## Vorliegender Text

------

Die schönsten Geschenke zum Geburtstag macht man sich ja bekanntlich selbst. So auch VW: Der leistungsgesteigerte Golf R "20 Years" toppt alles, was Volkswagen R bislang in der Kompaktklasse auf die Straße gebracht hat. Das Editionsmodell ist noch einmal 10 kW stärker als der aktuelle, bislang leistungsstärkste Golf R. Wir haben den Jubi-R zu einer Ausfahrt gebeten.

Was ist das?

Mit dem Grund für das Sondermodell war ich bereits unterwegs: 2002 kam der VW Golf R32 auf den Markt, damals noch mit 3,2-Liter-V6. Doch die Zeiten ändern sich, heute regiert König Turbo beim 2,0-Liter-Vierzylinder des aktuellen VW Golf R. Aus der Maschine haben die Ingenieure noch etwas mehr Leistung herausgekitzelt.

Damit schickt der allradgetriebene R-Jubilar 245 kW (333 PS) an alle vier Räder. So motorisiert, beschleunigt der Golf R "20 Years" in nur 4,6 Sekunden von 0 auf 100 km/h. Die Höchstgeschwindigkeit beträgt serienmäßig 270 km/h, der Tacho reicht bis 320.

Auf der Nürburgring-Nordschleife unterbot Rennfahrer Benjamin Leuchter im Golf R "20 Years" die bisherige Bestzeit eines Golf R um vier Sekunden. Für eine Runde auf dem 20,832 km langen Eifelkurs benötigte er nur 7:47,31 Minuten. Nicht schlecht, vor einigen Jahren brauchte man dafür noch einen Porsche.

Bildergalerie: Volkswagen Golf R "20 Years" (2022)

Immer an Bord des "20ers" ist unter anderem R-Performance Torque Vectoring, eine Weiterentwicklung des Allradantriebs, die exklusiv den R-Modellen vorbehalten ist. Das System verteilt die Antriebskraft variabel zwischen den Achsen sowie dem linken und dem rechten Hinterrad. Im Extremfall können dem kurvenäußeren Rad bis zu 100 Prozent der am Heck verfügbaren Kraft zugeführt werden. Dadurch wird verhindert, dass das Fahrzeug beim Herausbeschleunigen aus sehr schnell gefahrenen Kurven in Richtung des äußeren Kurvenrands schiebt (Untersteuern).

Die Folge: maximale Kurvengeschwindigkeiten bei exzellenter Traktion und bestmöglicher Fahrstabilität. Dafür sorgen auch der Fahrdynamikmanager, der die intelligente Abstimmung der elektromechanischen Fahrwerksysteme orchestriert, sowie das serienmäßige R-Performance Paket.

Dieses bietet neben den Fahrprofilen "Comfort", "Sport" und "Race" zusätzlich die Fahrprogramme "Drift" und "Special". Letzterer ist gezielt auf die Nordschleife des Nürburgrings abgestimmt – die vielleicht anspruchsvollste Rennstrecke der Welt und traditionell das Terrain für die finale Abstimmung aller Volkswagen R-Modelle.

------

## Vorliegendes Material

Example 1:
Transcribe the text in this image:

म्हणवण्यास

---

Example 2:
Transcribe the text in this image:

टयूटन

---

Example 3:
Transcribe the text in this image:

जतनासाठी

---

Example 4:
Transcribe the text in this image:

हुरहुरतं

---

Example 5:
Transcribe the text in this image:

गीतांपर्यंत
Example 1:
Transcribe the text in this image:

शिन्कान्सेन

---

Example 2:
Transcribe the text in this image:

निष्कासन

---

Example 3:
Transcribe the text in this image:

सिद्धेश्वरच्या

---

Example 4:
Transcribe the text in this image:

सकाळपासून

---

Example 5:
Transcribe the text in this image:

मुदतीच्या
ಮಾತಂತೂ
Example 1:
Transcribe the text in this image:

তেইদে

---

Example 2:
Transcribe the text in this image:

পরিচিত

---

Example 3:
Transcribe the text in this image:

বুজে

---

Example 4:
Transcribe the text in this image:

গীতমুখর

------

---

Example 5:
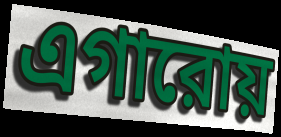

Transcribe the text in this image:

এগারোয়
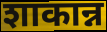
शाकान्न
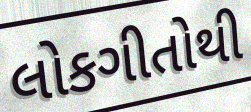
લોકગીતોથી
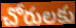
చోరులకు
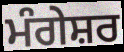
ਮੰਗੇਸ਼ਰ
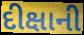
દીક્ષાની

------

## Aufgaben
1 > Gib den Abschnitt aus dem Artikel über den Golf R „20 Years“ von „Immer an Bord“ bis „Kurvenrands schiebt (Untersteuern).“ wörtlich wieder.
2 > Führe den Artikel über den Golf R „20 Years“ im Anschluss an seinen letzten Satz weiter.

## Antworten
1 >
Immer an Bord des "20ers" ist unter anderem R-Performance Torque Vectoring, eine Weiterentwicklung des Allradantriebs, die exklusiv den R-Modellen vorbehalten ist. Das System verteilt die Antriebskraft variabel zwischen den Achsen sowie dem linken und dem rechten Hinterrad. Im Extremfall können dem kurvenäußeren Rad bis zu 100 Prozent der am Heck verfügbaren Kraft zugeführt werden. Dadurch wird verhindert, dass das Fahrzeug beim Herausbeschleunigen aus sehr schnell gefahrenen Kurven in Richtung des äußeren Kurvenrands schiebt (Untersteuern).

2 >
VW Golf R 20 Years Edition (2022) im Kurztest

Wie fährt er sich?

Zum Fahrerlebnis im Golf R "20 Years" trägt auch die Schaltcharakteristik des Doppelkupplungsgetriebes bei. Beim manuellen Hochschalten in den Fahrstufen S und S+ liefert das 7-Gang-DSG bei jeder Betätigung der rechten Schaltwippe ein spürbares Feedback des Getriebes und des Antriebsstrangs.

Dank der optimierten Motorabstimmung lässt sich der Golf R "20 Years" in sportlichen Fahrsituationen noch dynamischer und fahrstabiler bewegen. Der Turbolader wird bei Teillastfahrten konstant auf Drehzahl gehalten und entfaltet seine Kraft beim Beschleunigen so noch druckvoller. Die optimierte Akustik der Abgasanlage im niedrigen Drehzahlbereich und der rauere Motorsound im Innenraum kommen hinzu.

Musik ist vorhanden, keine Frage. Je nach Modus sprotzelt es munter beim Gas wegnehmen. Aber einen so markanten Klang wie der frühere Golf R32 kann auch der Jubiläums-R nicht bieten. Und Gas geben ist eh eine Sache, wenn wie in meinem Fall der Verkehr rund um München nur zäh fließt. Was nützen einem im Stau die 333 PS? 

VW Golf R 20 Years Edition (2022) im Kurztest

Doch in den seltenen Situationen von "Freie Bahn mit Marzipan" spüre ich, dass die Golf-R-Klinge hier noch einmal schärfer geschliffen wurde. Motor und Getriebe arbeiten flott zusammen, beim Zug an den Schaltwippen sind keine Pausen zu merken. Einzig die Lenkung des 1.555 Kilogramm schweren Wagens könnte für meinen Geschmack präziser ansprechen.

Stets bemerkenswert ist aber die breite Spreizung des Golf R. Auch beim "20 Years". Klar ist er ein straffes Auto, aber nicht zu straff. Doch in "Comfort" lässt sich entspannt zum Supermarkt gleiten, während "Race" die sprichwörtliche Sau loslässt.

Was kostet er?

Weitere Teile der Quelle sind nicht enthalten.